(Dataset excerpts)
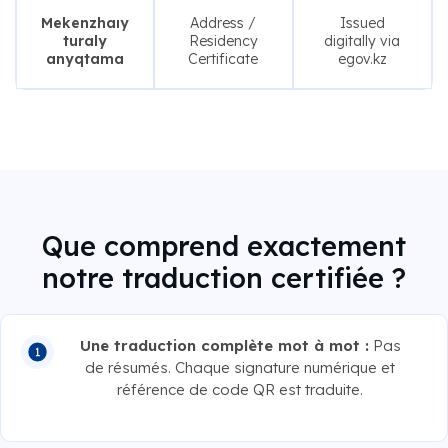
Mekenzhaıy
Address /
Issued
turaly
Residency
digitally via
anyqtama
Certificate
egov.kz
Que comprend exactement
notre traduction certifiée ?
Une traduction complète mot à mot :
Pas
de résumés. Chaque signature numérique et
référence de code QR est traduite.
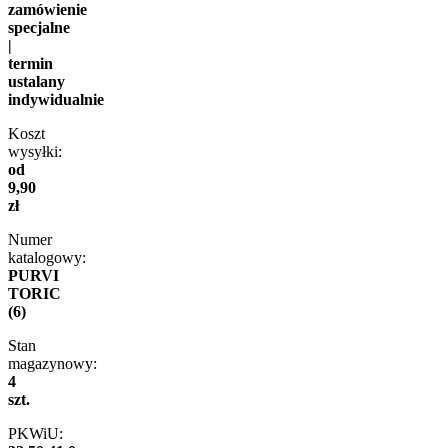
zamówienie
specjalne
|
termin
ustalany
indywidualnie
Koszt
wysyłki:
od
9,90
zł
Numer
katalogowy:
PURVI
TORIC
(6)
Stan
magazynowy:
4
szt.
PKWiU:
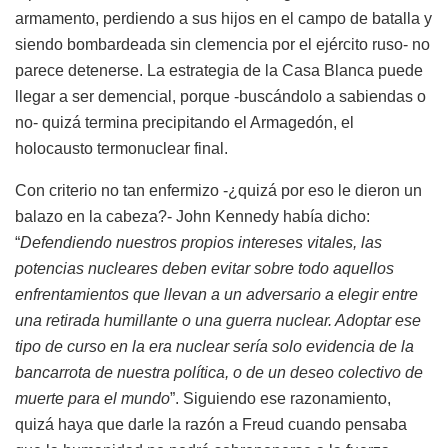
armamento, perdiendo a sus hijos en el campo de batalla y
siendo bombardeada sin clemencia por el ejército ruso- no
parece detenerse. La estrategia de la Casa Blanca puede
llegar a ser demencial, porque -buscándolo a sabiendas o
no- quizá termina precipitando el Armagedón, el
holocausto termonuclear final.
Con criterio no tan enfermizo -¿quizá por eso le dieron un
balazo en la cabeza?- John Kennedy había dicho:
“
Defendiendo nuestros propios intereses vitales, las
potencias nucleares deben evitar sobre todo aquellos
enfrentamientos que llevan a un adversario a elegir entre
una retirada humillante o una guerra nuclear. Adoptar ese
tipo de curso en la era nuclear sería solo evidencia de la
bancarrota de nuestra política, o de un deseo colectivo de
muerte para el mundo
”. Siguiendo ese razonamiento,
quizá haya que darle la razón a Freud cuando pensaba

▸ **THE TASK**: Copy out every line from the beginning of the material down to the line containing "référence de code QR est traduite.", including both of those lines. Leave the pictures out of your copy.

▸ **SOLVED PROBLEM**:
Mekenzhaıy
Address /
Issued
turaly
Residency
digitally via
anyqtama
Certificate
egov.kz
Que comprend exactement
notre traduction certifiée ?
Une traduction complète mot à mot :
Pas
de résumés. Chaque signature numérique et
référence de code QR est traduite.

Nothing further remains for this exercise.